[[ Text section, beginning ]]

In discussing crippling sanctions, the sole obvious move would be blocking gasoline exports to Iran. Iran must import 40 percent of its gasoline needs. The United States and others have discussed a plan for preventing major energy companies, shippers and insurers from supplying that gasoline. The subject, of course, becomes moot if Russia (and China) refuses to participate or blocks sanctions. Moscow and Beijing can deliver all the gasoline Tehran wants. The Russians could even deliver gasoline by rail in the event that Iranian ports are blocked. Therefore, if the Russians aren’t participating, the impact of gasoline sanctions is severely diminished, something the Iranians know well.
Tehran and Moscow therefore are of the opinion that this round of threats will end where other rounds ended. The United States, the United Kingdom and France will be on one side; Russia and China will be on the other; and Germany will vacillate, not wanting to be caught on the wrong side of the Russians. In either case, whatever sanctions are announced would lose their punch, and life would go on as before.

[[ Text section, end ]]
[[ Extracted records, beginning ]]

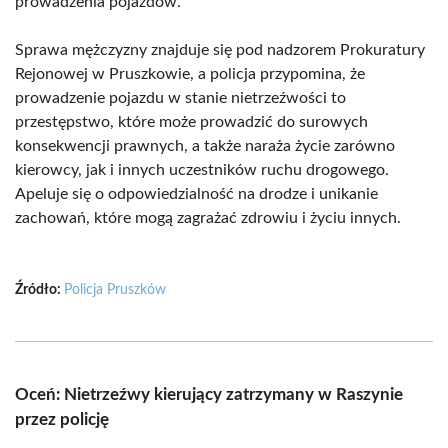
prowadzenia pojazdów.
Sprawa mężczyzny znajduje się pod nadzorem Prokuratury
Rejonowej w Pruszkowie, a policja przypomina, że
prowadzenie pojazdu w stanie nietrzeźwości to
przestępstwo, które może prowadzić do surowych
konsekwencji prawnych, a także naraża życie zarówno
kierowcy, jak i innych uczestników ruchu drogowego.
Apeluje się o odpowiedzialność na drodze i unikanie
zachowań, które mogą zagrażać zdrowiu i życiu innych.
Źródło:
Policja Pruszków
Oceń: Nietrzeźwy kierujący zatrzymany w Raszynie
przez policję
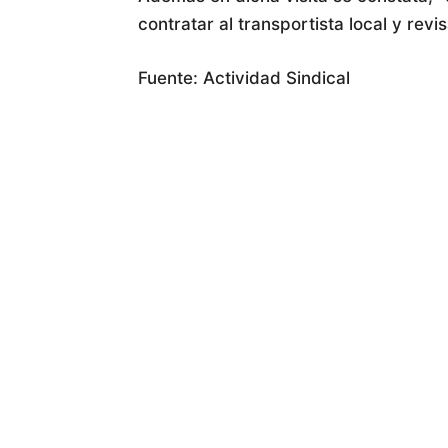
contratar al transportista local y revis
Fuente: Actividad Sindical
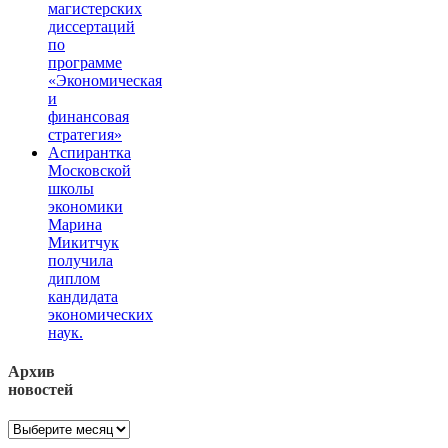
магистерских
диссертаций
по
программе
«Экономическая
и
финансовая
стратегия»
Аспирантка
Московской
школы
экономики
Марина
Микитчук
получила
диплом
кандидата
экономических
наук.
Архив
новостей
Архив
новостей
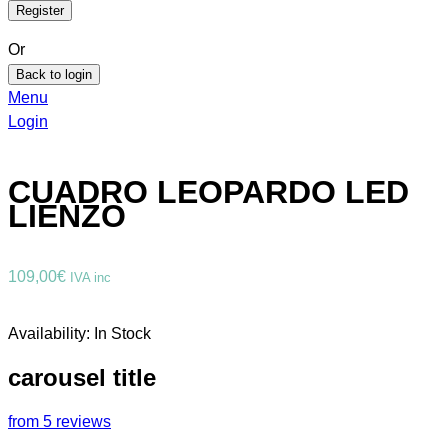
Or
Back to login
Menu
Login
CUADRO LEOPARDO LED
LIENZO
109,00
€
IVA inc
Availability:
In Stock
carousel title
from 5 reviews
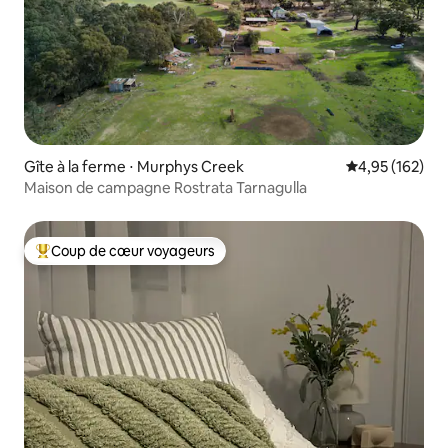
Gîte à la ferme ⋅ Murphys Creek
Évaluation moy
4,95 (162)
Maison de campagne Rostrata Tarnagulla
Coup de cœur voyageurs
Coups de cœur voyageurs les plus appréciés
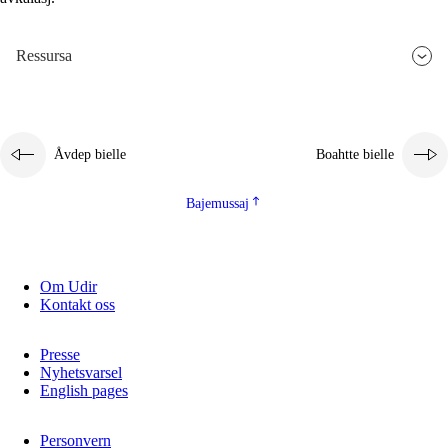
2.5.3
Guoddelis åvddånibme
Ressursa
Åvdep bielle
Boahtte bielle
Bajemussaj
Om Udir
Kontakt oss
Presse
Nyhetsvarsel
English pages
Personvern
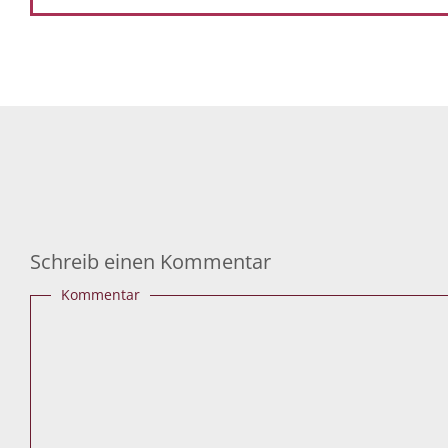
Schreib einen Kommentar
Kommentar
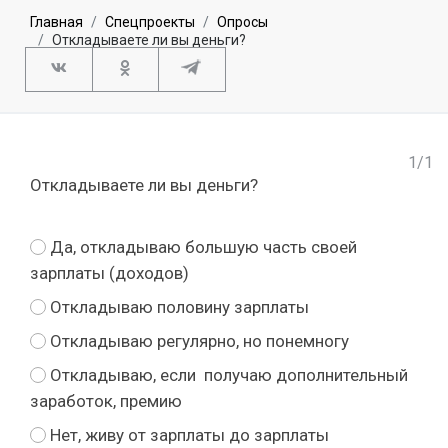
Главная
Спецпроекты
Опросы
Откладываете ли вы деньги?
1/1
Откладываете ли вы деньги?
Да, откладываю большую часть своей
зарплаты (доходов)
Откладываю половину зарплаты
Откладываю регулярно, но понемногу
Откладываю, если получаю дополнительный
заработок, премию
Нет, живу от зарплаты до зарплаты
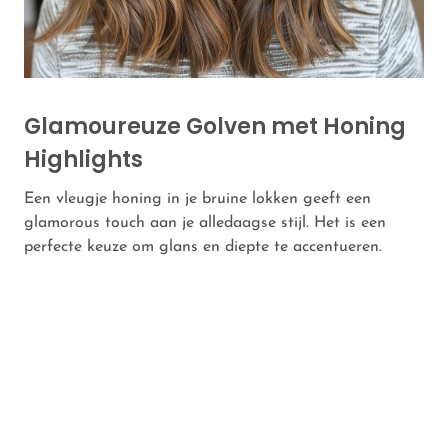
Glamoureuze Golven met Honing
Highlights
Een vleugje honing in je bruine lokken geeft een
glamorous touch aan je alledaagse stijl. Het is een
perfecte keuze om glans en diepte te accentueren.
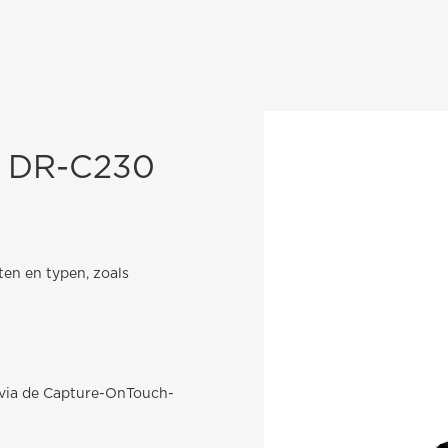
 DR-C230
en en typen, zoals
via de Capture-OnTouch-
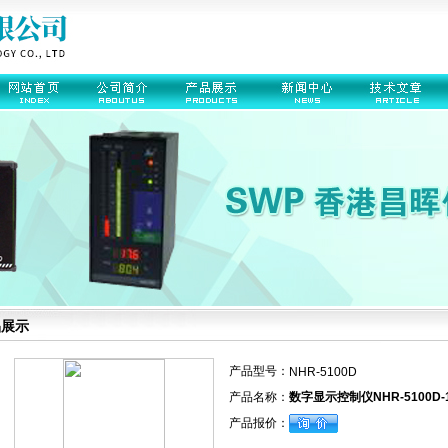
品展示
产品型号：
NHR-5100D
产品名称：
数字显示控制仪NHR-5100D-14-
产品报价：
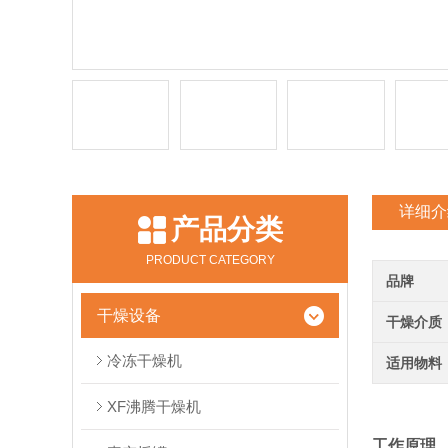
详细介
产品分类
PRODUCT CATEGORY
品牌
干燥设备
干燥介质
冷冻干燥机
适用物料
XF沸腾干燥机
工作原理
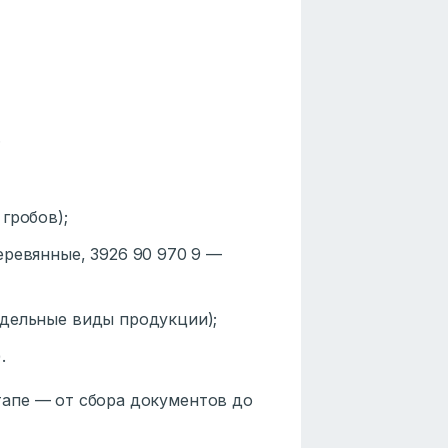
;
гробов);
еревянные, 3926 90 970 9 —
тдельные виды продукции);
.
апе — от сбора документов до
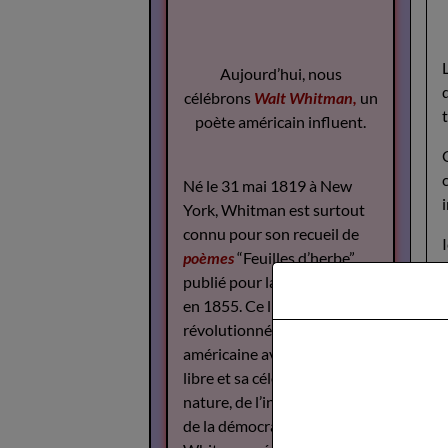
Aujourd’hui, nous
célébrons
Walt Whitman,
un
poète américain influent.
Né le 31 mai 1819 à New
York, Whitman est surtout
connu pour son recueil de
poèmes
“Feuilles d’herbe”,
publié pour la première fois
en 1855. Ce livre a
révolutionné la poésie
américaine avec son style
libre et sa célébration de la
nature, de l’individualité et
de la démocratie.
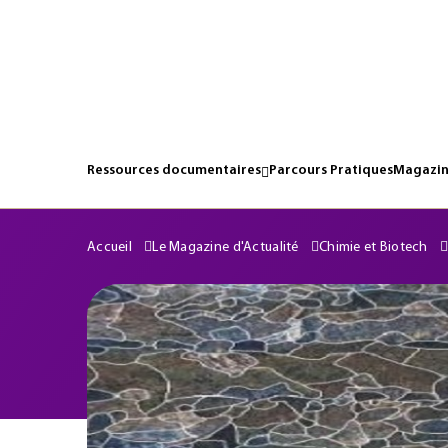
Ressources documentaires
Parcours Pratiques
Magazin
Accueil
Le Magazine d'Actualité
Chimie et Biotech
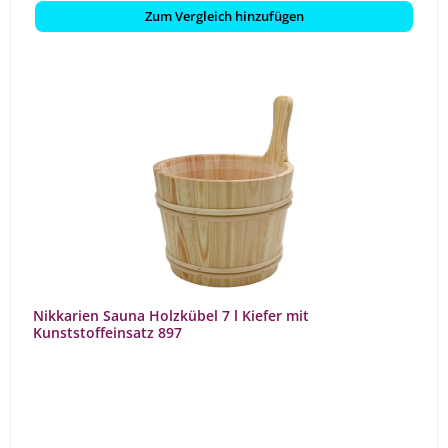
Zum Vergleich hinzufügen
Nikkarien Sauna Holzkübel 7 l Kiefer mit
Kunststoffeinsatz 897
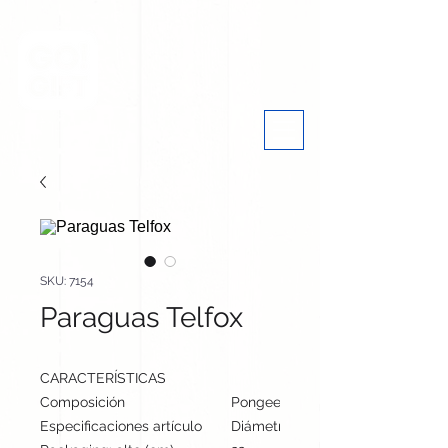
SKU: 7154
Paraguas Telfox
CARACTERÍSTICAS
Composición
Pongee 190T. Varillas Fibra de Vi
Especificaciones artículo
Diámetro: 95 cm, alto: cm | Peso:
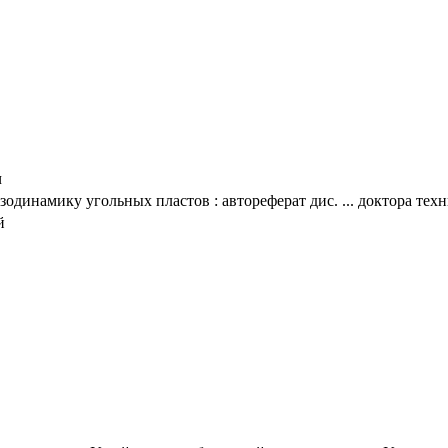
ч
динамику угольных пластов : автореферат дис. ... доктора техни
й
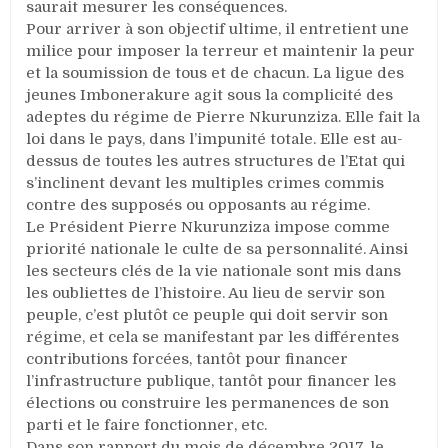
saurait mesurer les conséquences.
Pour arriver à son objectif ultime, il entretient une
milice pour imposer la terreur et maintenir la peur
et la soumission de tous et de chacun. La ligue des
jeunes Imbonerakure agit sous la complicité des
adeptes du régime de Pierre Nkurunziza. Elle fait la
loi dans le pays, dans l’impunité totale. Elle est au-
dessus de toutes les autres structures de l’Etat qui
s’inclinent devant les multiples crimes commis
contre des supposés ou opposants au régime.
Le Président Pierre Nkurunziza impose comme
priorité nationale le culte de sa personnalité. Ainsi
les secteurs clés de la vie nationale sont mis dans
les oubliettes de l’histoire. Au lieu de servir son
peuple, c’est plutôt ce peuple qui doit servir son
régime, et cela se manifestant par les différentes
contributions forcées, tantôt pour financer
l’infrastructure publique, tantôt pour financer les
élections ou construire les permanences de son
parti et le faire fonctionner, etc.
Dans son rapport du mois de décembre 2017, le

[[ Extracted records, end ]]

▶ Requirement 1:
Return the part of the passage on gasoline sanctions against Iran between "In discussing crippling" and "Iranians know well.", inclusive.
▶ Requirement 2:
According to the passage on gasoline sanctions against Iran, what share of its gasoline needs must Iran import?

▶ Task answer 1:
In discussing crippling sanctions, the sole obvious move would be blocking gasoline exports to Iran. Iran must import 40 percent of its gasoline needs. The United States and others have discussed a plan for preventing major energy companies, shippers and insurers from supplying that gasoline. The subject, of course, becomes moot if Russia (and China) refuses to participate or blocks sanctions. Moscow and Beijing can deliver all the gasoline Tehran wants. The Russians could even deliver gasoline by rail in the event that Iranian ports are blocked. Therefore, if the Russians aren’t participating, the impact of gasoline sanctions is severely diminished, something the Iranians know well.

▶ Task answer 2:
40 percent